Originally Posted by *Mori*
That's also my impression and I am wondering why. The price tag seems to shock many despite it meets about what had been speculated before by many. Envy is IMO pricewise about same catagory like Lumagen - precisely like it had to be assumed just due the hardware requirements.
I might be wrong but I exspect to get a very lean and optimized product that offers better DTM than Lumagen due to the unparalleled know-how of madshi and the high processing power that comes with Envy. That is why I have decided to await Envy's market entry and not to buy a Radiance.
My suspicion is that Envy is lacking the lobby by the opinion leaders in the industry to support it. I am puzzled that nobody dared to compare the PC based madVR with Lumagen so far and reported about the results. Lumagen is established and nobody seems wanting to mess up with them. However madVR must clearly challenge them and say so in order to prepare the market for Envy.
The market is actually such that the PC guys have installed the free madVR SW and are very happy with their low cost solution. Those guys with the big screens and deep pockets (owners of VW5000, RS4500, SIM 2 ... ) are typically already using a Lumagen (incl calibration) and seem to be happy as well, particularly since the recent updates. So no real immediate demand from those 2 customer groups. So why should they buy an Envy ? Why should anybody ?
So what is missing IMO is a clear statement and obvious evidence that madVR is indeed better than anything on the market for HDR tonemapping, upscaling etc. Of course people are wondering why they should by an Envy all of a sudden when a Radiance Pro including DTM is on the market since quite a while. Here the lobbying had done its job flanked of course by the recent software updates.
So my advice to madVR is to go out to the important dealer / installer to demonstrate that you are indeed better than anybody on the market.
Well in Germany we did such a comparison between madVR htpc and Lumagen pro with a jvc N5 a couple months ago for the dynamic tone mapping switching back and forth between the 2 solutions.
The result was that madVR was clearly superior at the time being in its capacity to adapt to both very bright and very dark scenes (the MEG, Blade Runner 2049.. ).
In comparison to madVR, some scene in the MEG were clearly blown out. Also dark scenes were brighter in madVR.
When we tried to change that, to expand the range of the Lumagen, we either made dark scene darker or bright scene even more blown out.
MadVR win over LUMAGEN was so clear at that time that we did not have to look for "details" differentiating the 2 solutions like "scene detection ", smooth and unvisible change within a scene etc...
Since then a couple update have been released by Lumagen. So the comparison will have to be performed again.
However the Lumagen owner (who was quite happy before the shot out) now knows what to look for and from what he had reported, this has not been really improved/solved.
Furthermore, madVR allows you to define your "Real Nits" so that when your frame peak gets lower, you can watch the movie 1:1 with no compression whatsoever and with the intended brightness coded on the uhd bluray. Lumagen does NOT have such a control for that which can result in either having a picture brighter that coded on the uhd bluray, or just throw brightness away.

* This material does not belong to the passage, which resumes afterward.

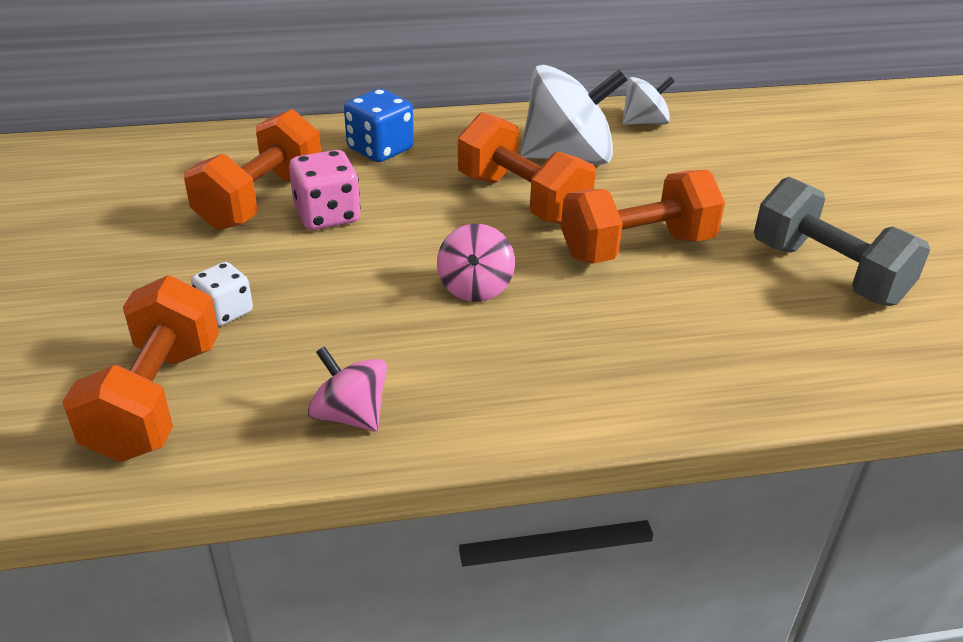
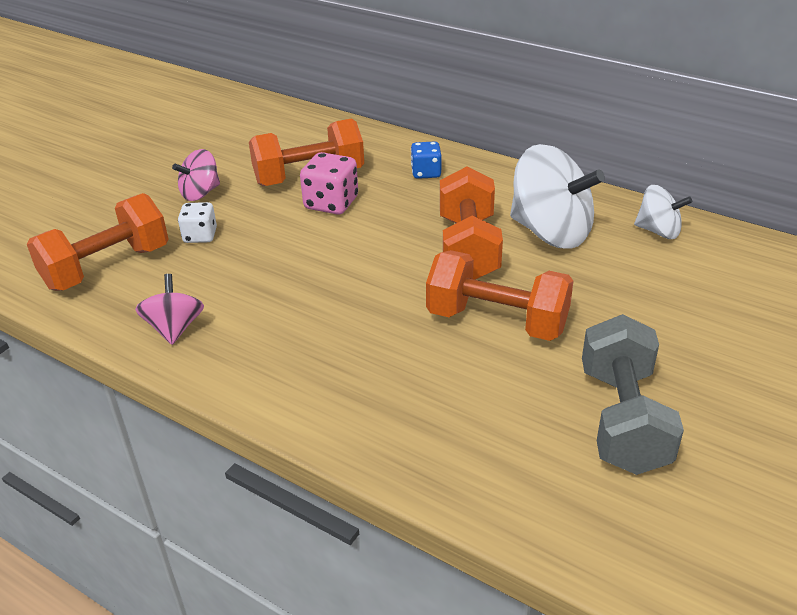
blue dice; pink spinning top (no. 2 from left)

Also, while Lumagen tone mapping, it is scene by scene (by design). MadVR combines both scene by scene and frame by frame without any adaptation visible. Here again madVR is more flexible. If the first frame of a scene has a peak of 500nits, but it increases slowly to 1000 nits, madVR will adapt as fast as possible without showing any adaptation artefacts. I can only imagine that if Lumagen is using a fixed tone mapping for a scene, it may end up clipping anything above the first detected 500nits...
MadVR has also dynamic clipping algorithm to clip on purpose very tiny bit of the picture to make the picture more dynamic. It has also the highlight recovery features which works very well for skys. I do not know of anything similar in Lumagen camp.
I also love the neural network NGU 4k upscaling of madVR for 1080p content. And there is likely so much more possible with AI training for other algo.
In any case, I was not impressed with what I had seen with the Lumagen.
A new shootout will be needed when the Envy is out to see how they compare. And of course in a dark room with a projector on a large screen where both hdr dynamic tone mapping and 4k upscaling algo of the 2 competiting product can show their strengths. ;-)
For 5000euros for both, the Envy seems to have more goodies than Lumagen concerning picture quality.